## Your assignment
Below are records to repeat exactly; copy them without the pictures.

++++

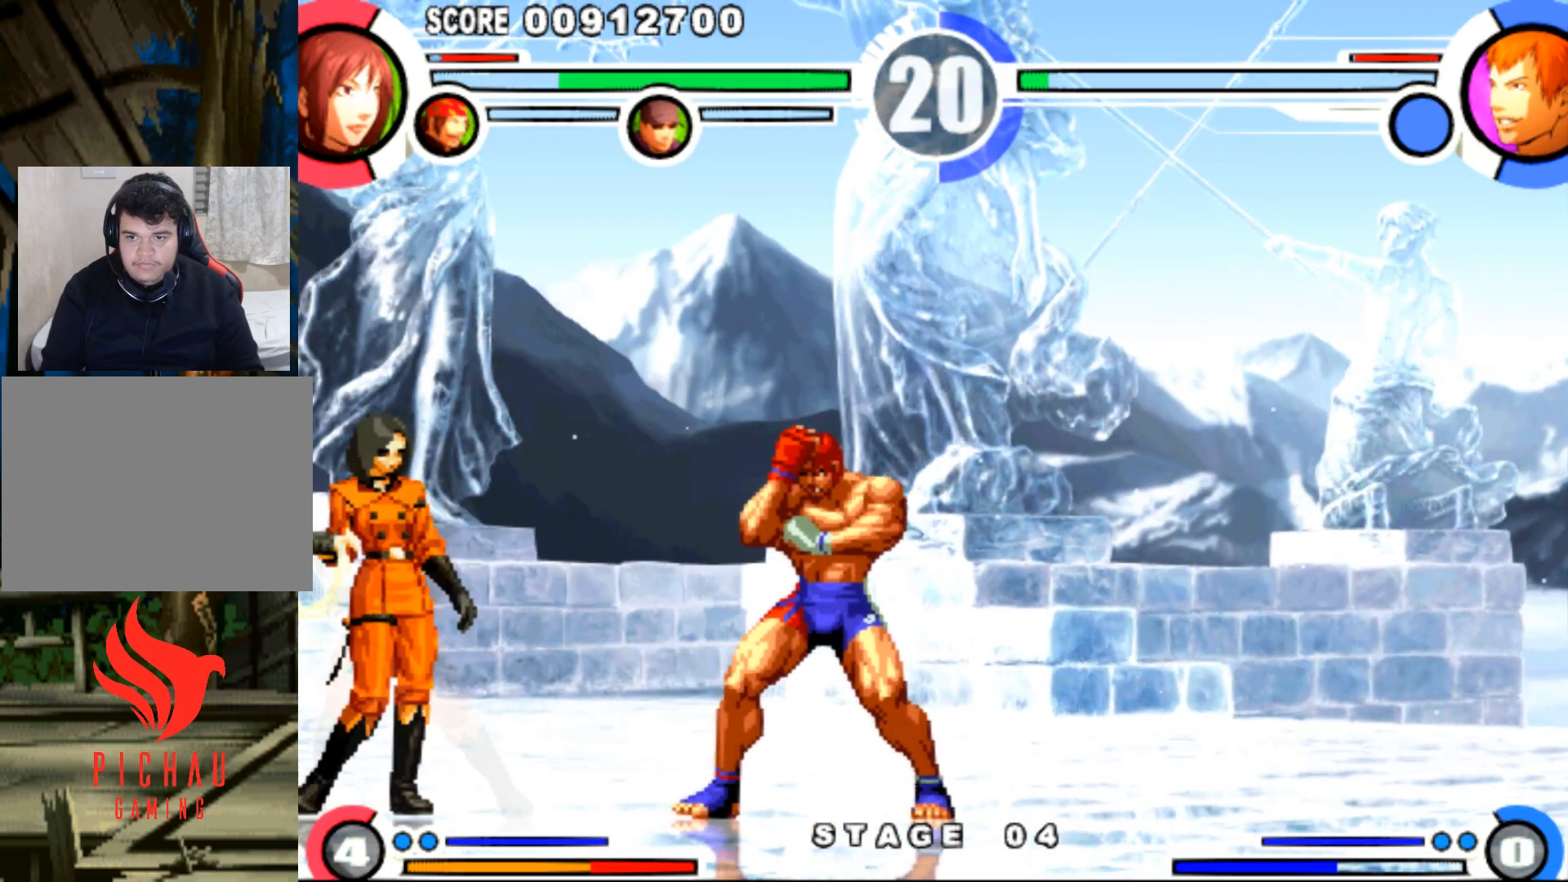
{"buttons": ["DPAD_LEFT"], "events": [[34, "DPAD_RIGHT", "down"], [101, "DPAD_DOWN", "up"], [184, "DPAD_RIGHT", "up"], [401, "DPAD_LEFT", "down"]]}
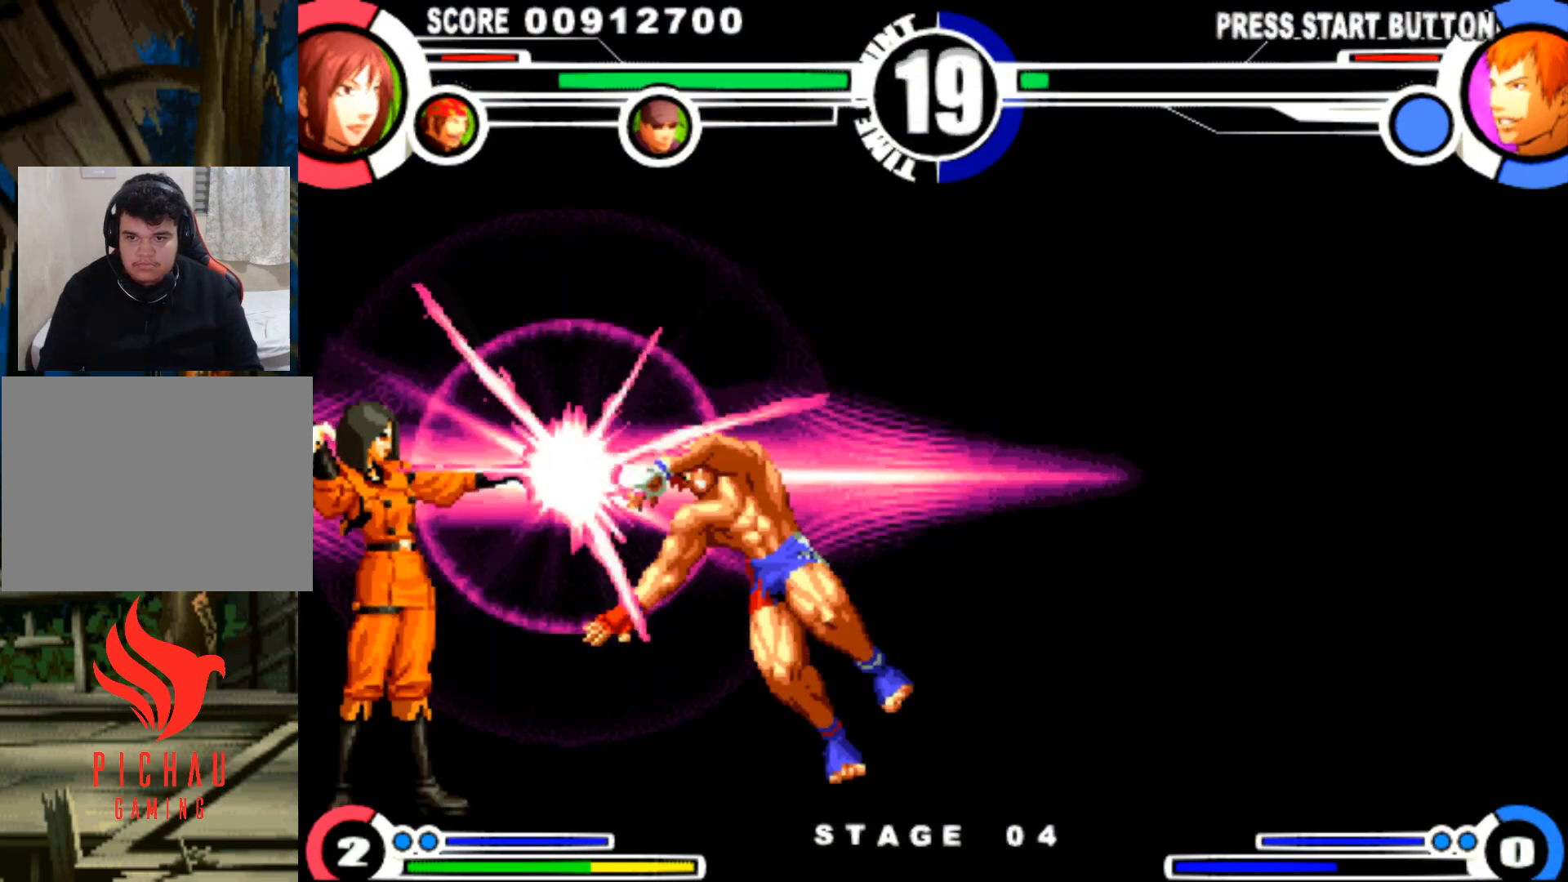
{"buttons": ["DPAD_DOWN", "DPAD_LEFT"], "events": [[400, "DPAD_DOWN", "down"]]}
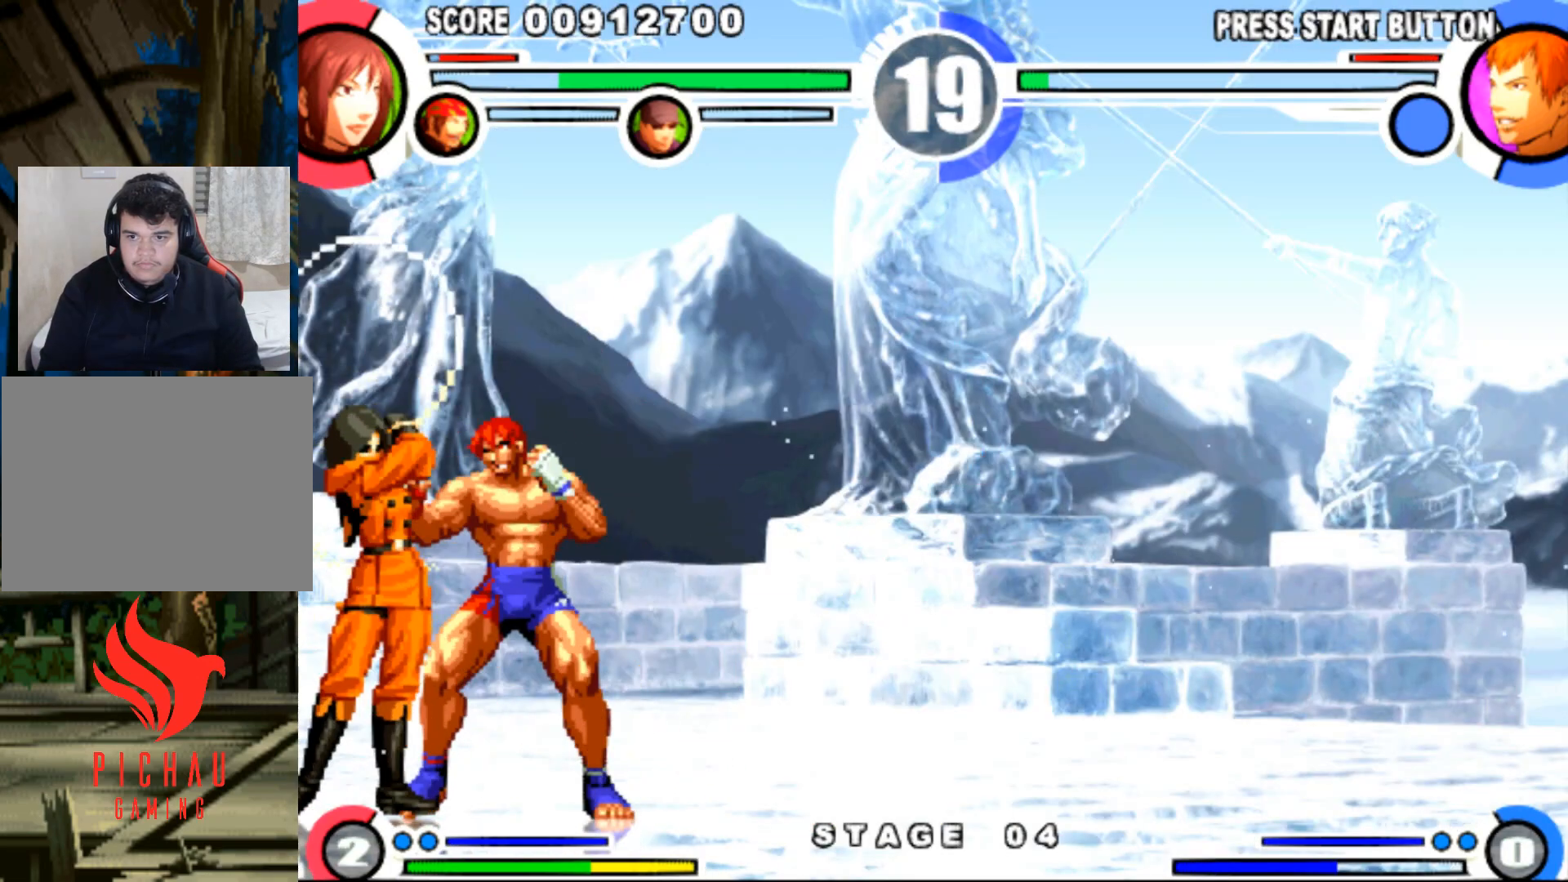
{"buttons": ["CROSS", "SQUARE", "DPAD_DOWN", "DPAD_LEFT"], "events": [[84, "TRIANGLE", "down"], [117, "SQUARE", "down"], [134, "TRIANGLE", "up"], [151, "CROSS", "down"], [184, "SQUARE", "up"], [234, "CROSS", "up"], [284, "SQUARE", "down"], [284, "TRIANGLE", "down"], [317, "TRIANGLE", "up"], [334, "SQUARE", "up"], [351, "CROSS", "down"], [418, "CROSS", "up"], [434, "TRIANGLE", "down"], [451, "SQUARE", "down"], [484, "TRIANGLE", "up"], [501, "CROSS", "down"]]}
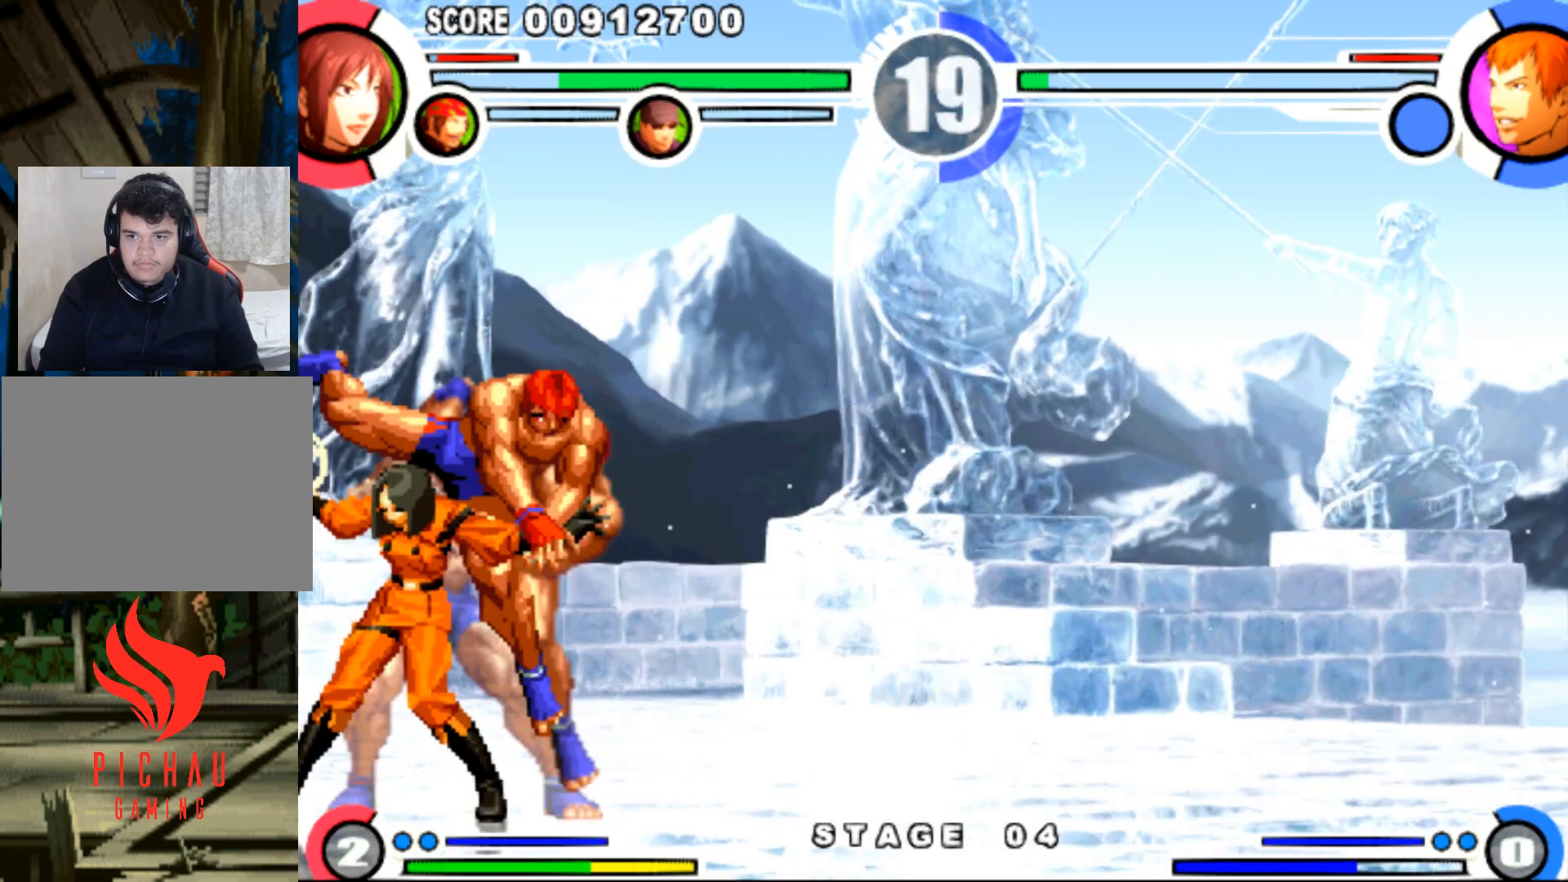
{"buttons": [], "events": [[17, "SQUARE", "up"], [83, "CROSS", "up"], [434, "DPAD_DOWN", "up"], [450, "DPAD_LEFT", "up"]]}
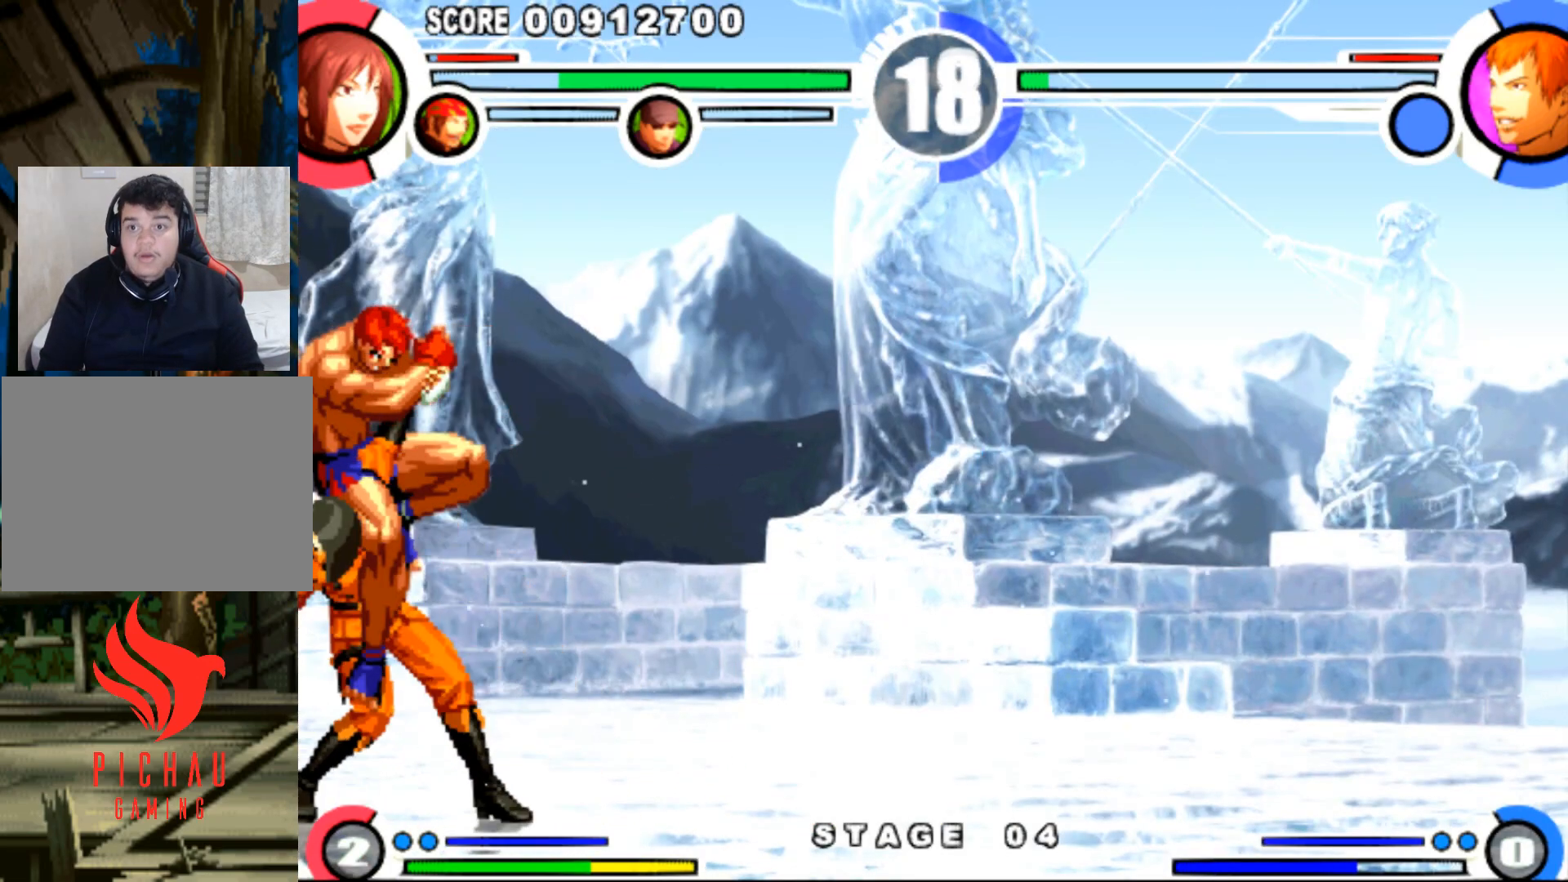
{"buttons": [], "events": []}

++++

## Solution for this task
{"buttons": ["DPAD_LEFT"], "events": [[34, "DPAD_RIGHT", "down"], [101, "DPAD_DOWN", "up"], [184, "DPAD_RIGHT", "up"], [401, "DPAD_LEFT", "down"]]}
{"buttons": ["DPAD_DOWN", "DPAD_LEFT"], "events": [[400, "DPAD_DOWN", "down"]]}
{"buttons": ["CROSS", "SQUARE", "DPAD_DOWN", "DPAD_LEFT"], "events": [[84, "TRIANGLE", "down"], [117, "SQUARE", "down"], [134, "TRIANGLE", "up"], [151, "CROSS", "down"], [184, "SQUARE", "up"], [234, "CROSS", "up"], [284, "SQUARE", "down"], [284, "TRIANGLE", "down"], [317, "TRIANGLE", "up"], [334, "SQUARE", "up"], [351, "CROSS", "down"], [418, "CROSS", "up"], [434, "TRIANGLE", "down"], [451, "SQUARE", "down"], [484, "TRIANGLE", "up"], [501, "CROSS", "down"]]}
{"buttons": [], "events": [[17, "SQUARE", "up"], [83, "CROSS", "up"], [434, "DPAD_DOWN", "up"], [450, "DPAD_LEFT", "up"]]}
{"buttons": [], "events": []}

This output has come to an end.